O aprisionamento é o fator primordial de perigo da tuberculose na América Latina. A constatação é de uma pesquisa divulgada hoje (15) na revista científica britânica The Lancet. O estudo foi conduzido pela Fundação Oswaldo Cruz (Fiocruz), em parceria com organizações da Argentina, Brasil, Colômbia, Peru, e Estados Unidos, no período entre 1990 e 2023.
Para a pesquisa, foram analisados dados de seis países: Argentina, Brasil, Colômbia, El Salvador, México e Peru. Eles foram selecionados por concentrarem, simultaneamente, 80% da população carcerária e 80% dos casos de tuberculose na América Latina. Em 2019, dentre todos os casos novos de tuberculose nesses locais, 27,2% estavam relacionados ao encarceramento. Esse percentual é superior a qualquer outro fator de risco, como HIV, desnutrição, diabetes, subnutrição, tabagismo e alcoolismo. Em números absolutos, o aumento do aprisionamento gerou 34.393 casos adicionais de tuberculose em 2019.
Os números específicos do Brasil revelam que 36,9% dos casos novos de tuberculose foram ocasionados pelo encarceramento. Em seguida, apareceram outros fatores, como HIV e alcoolismo, com pouco mais de 10% cada, e tabagismo, subnutrição e diabetes com menos de 10% cada. O percentual brasileiro relacionado ao encarceramento só foi superado por El Salvador (58,1%).

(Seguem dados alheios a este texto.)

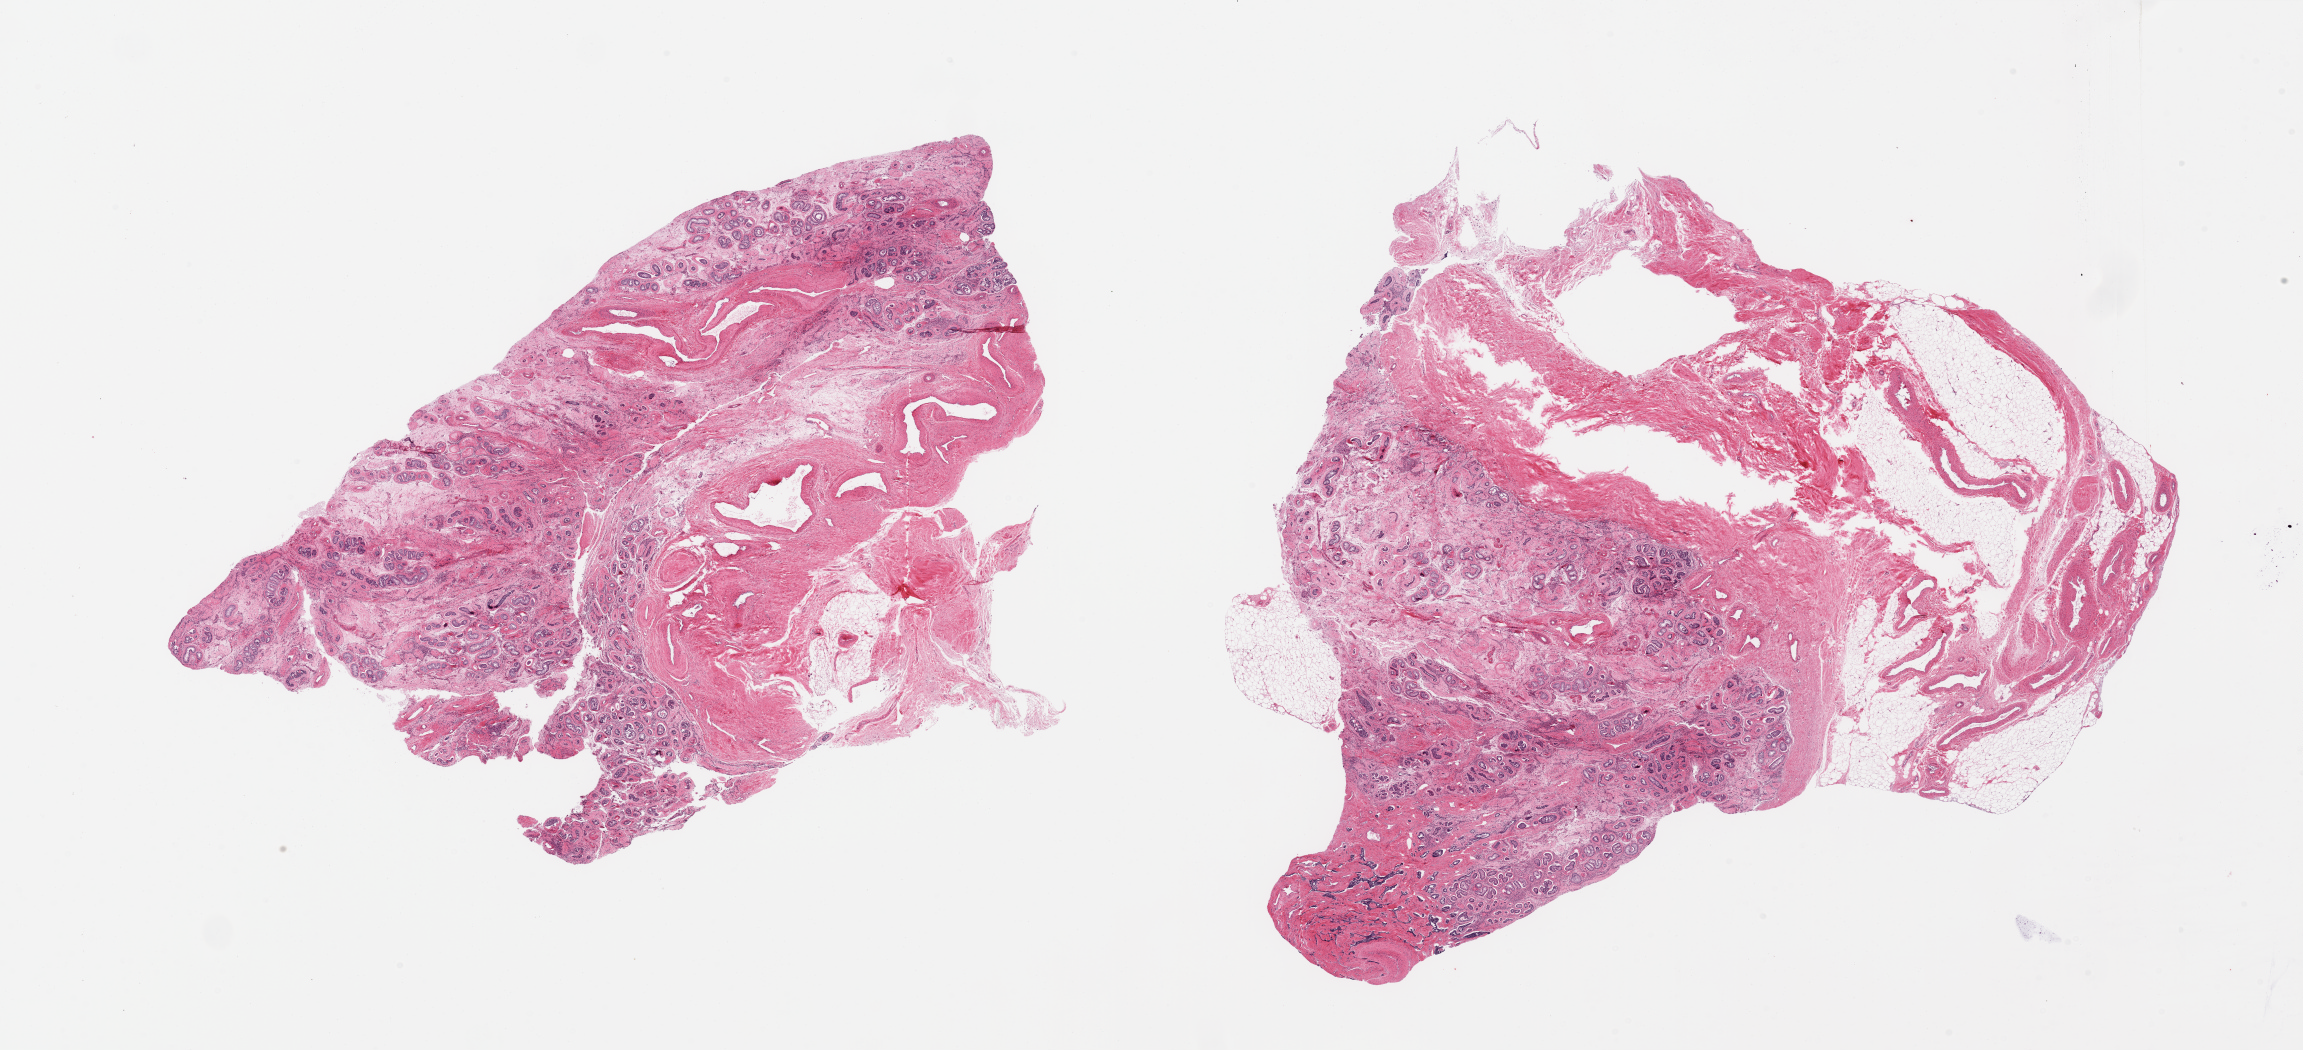
Haematoxylin and eosin whole-slide image, brightfield — shown as a low-resolution overview of the whole scanned area (about 36.4 x 16.6 mm, acquisition: 20x scan). PAXgene-fixed paraffin-embedded (PFPE) section. Section of testis (target tissue). Donor tissue sample. Donor: male.
- pathologist's review note for this sample: 2 pieces; diffuse tubular hyalinization with plentiful residual Leydig cells, consistent with Klinefelter syndrome; includes significant contaminating component of fat/vessels and rete testis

“Tuberculose faz parte do programa Brasil Saudável e está entre as 11 doenças que o país pretende eliminar ou reduzir a carga. Atualmente, a taxa de incidência da doença é de 40 casos por 100 mil e o objetivo é de chegar a 10 casos por 100 mil até 2030, representando uma redução de 75%. Se não houver abordagens inovadoras para diminuir a carga da doença na população carcerária, não alcançaremos a meta”, analisa o infectologista Julio Croda, que participou do estudo. Ele é pesquisador da Fiocruz e professor da Universidade Federal do Mato Grosso do Sul (UFMS).
Nos últimos 30 anos, a população aprisionada quase quadriplicou na América Latina, crescendo mais rapidamente do que em qualquer outra região do mundo. As condições prisionais aumentam o risco de transmissão e progressão da tuberculose devido à superlotação, ventilação precária, desnutrição e acesso limitado aos cuidados de saúde.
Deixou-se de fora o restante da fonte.